→ **What the task asks**
Which lines in the records below contain the word "sign"? Return each of them.

--- START ---

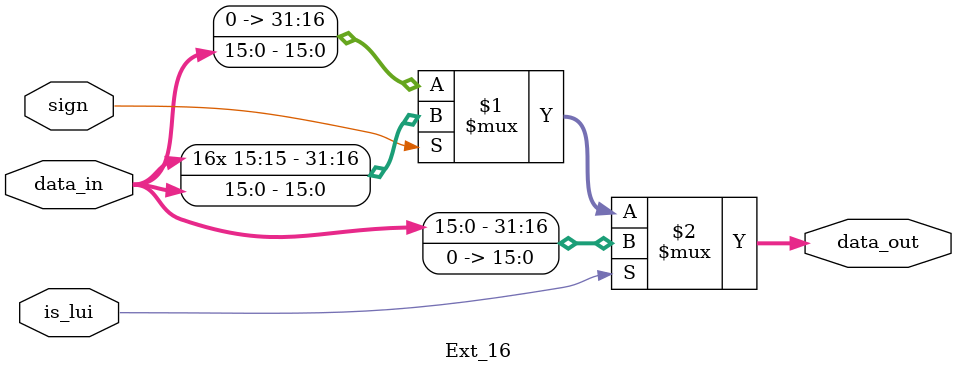
<source format=v>
`timescale 1ns / 1ps

module Ext_16(
    input [15:0]data_in,
    input sign,
    input is_lui,
    output [31:0]data_out
    );
    assign data_out= is_lui ? {data_in,16'b0} : (sign ? {{16{data_in[15]}},data_in} : {{16{1'b0}},data_in});
    endmodule
</source>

--- END ---

→ **Response to the task**
    input sign,
    assign data_out= is_lui ? {data_in,16'b0} : (sign ? {{16{data_in[15]}},data_in} : {{16{1'b0}},data_in});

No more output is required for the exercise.